"C. BRONTË."
"Filey, June 16th, 1852.
"Dear E——, —Be quite easy about me. I really think I am better for my stay at Filey; that I have derived more benefit from it than I dared to anticipate. I believe, could I stay here two months, and enjoy something like social cheerfulness as well as exercise and good air, my health would be quite renewed. This, however, cannot possibly be; but I am most thankful for the good received. I stay here another week.
"I return ——'s letter. I am sorry for her: I believe she suffers; but I do not much like her style of expressing herself. . . . Grief as well as joy manifests itself in most different ways in different people; and I doubt not she is sincere and in earnest when she talks of her 'precious, sainted father;' but I could wish she used simpler language."

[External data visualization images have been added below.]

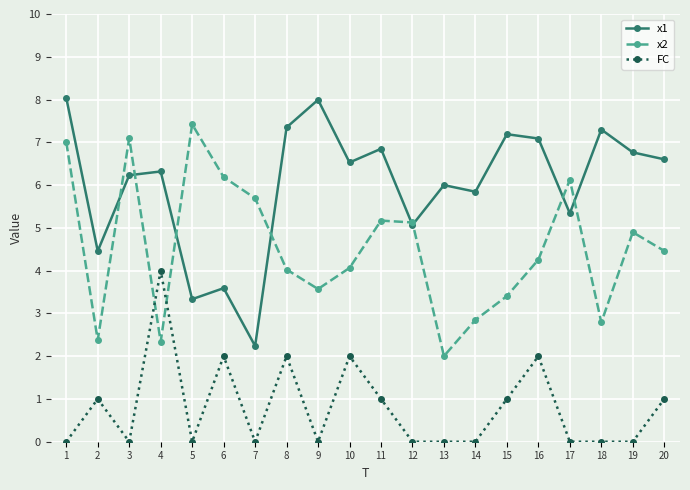

Which series changed the most between 3 and 9?

x2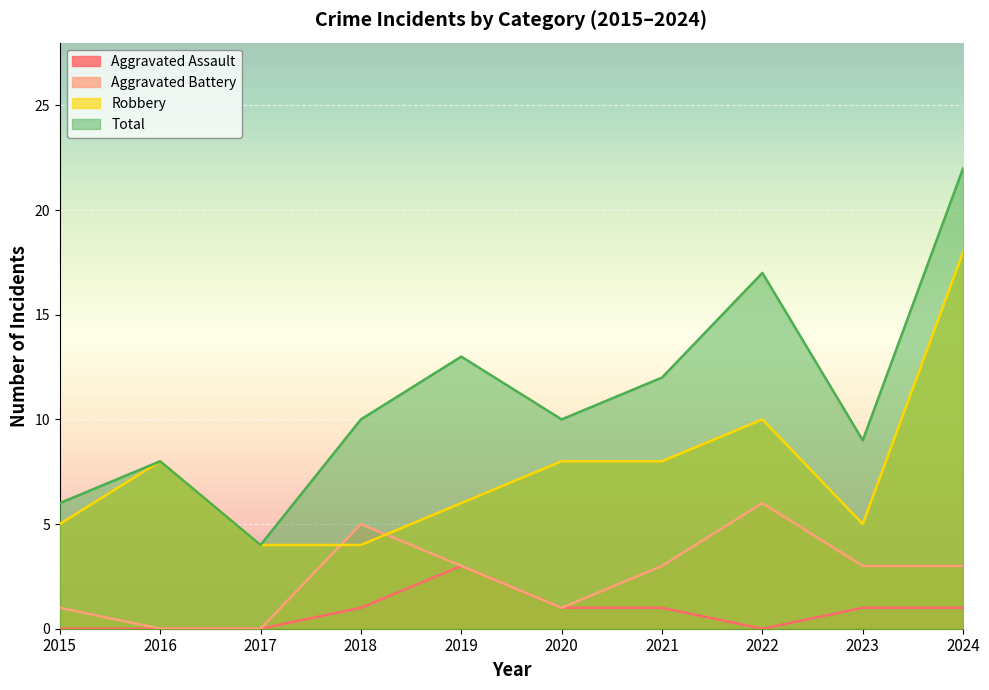

Is it true that Aggravated Battery equals 2 at 2020?

False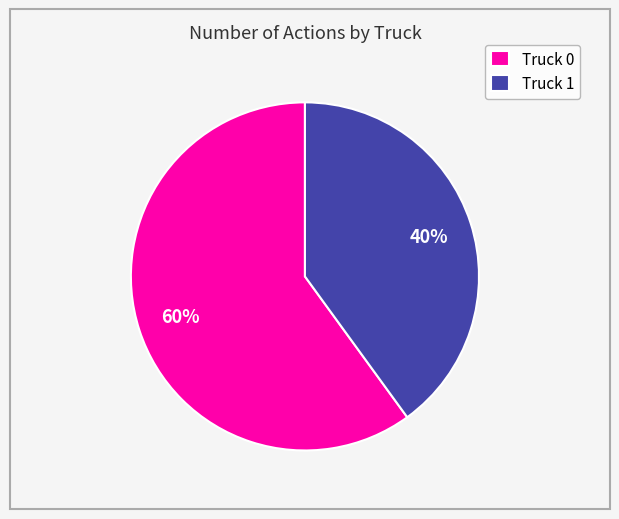

To the nearest percent, what is the difference between the Truck 1 and Truck 0 slice percentages?

20%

Soon after her return from Filey, she was alarmed by a very serious and sharp attack of illness with which Mr. Brontë was seized. There was some fear, for a few days, that his sight was permanently lost, and his spirits sank painfully under this dread.
"This prostration of spirits," writes his daughter, "which accompanies anything like a relapse is almost the most difficult point to manage. Dear E——, you are tenderly kind in offering your society; but rest very tranquil where you are; be fully assured that it is not now, nor under present circumstances, that I feel the lack either of society or occupation; my time is pretty well filled up, and my thoughts appropriated. . . . I cannot permit myself to comment much on the chief contents of your last; advice is not necessary: as far as I can judge, you seem hitherto enabled to take these trials in a good and wise spirit. I can only pray that such combined strength and resignation may be continued to you. Submission, courage, exertion, when practicable—these seem to be the weapons with which we must fight life's long battle."
I suppose that, during the very time when her thoughts were thus fully occupied with anxiety for her father, she received some letter from her publishers, making inquiry as to the progress of the work which they knew she had in hand, as I find the following letter to Mr. Williams, bearing reference to some of Messrs. Smith and Elder's proposed arrangements.
"To W. S. WILLIAMS, ESQ.
"July 28th, 1852.
"My dear Sir,—Is it in contemplation to publish the new edition of 'Shirley' soon? Would it not be better to defer it for a time? In reference to a part of your letter, permit me to express this wish,—and I trust in doing so, I shall not be regarded as stepping out of my position as an author, and encroaching on the arrangements of business,—viz.: that no announcement of a new work by the author of 'Jane Eyre' shall be made till the MS. of such work is actually in my publisher's hands. Perhaps we are none of us justified in speaking very decidedly where the future is concerned; but for some too much caution in such calculations can scarcely be observed: amongst this number I must class myself. Nor, in doing so, can I assume an apologetic tone. He does right who does his best.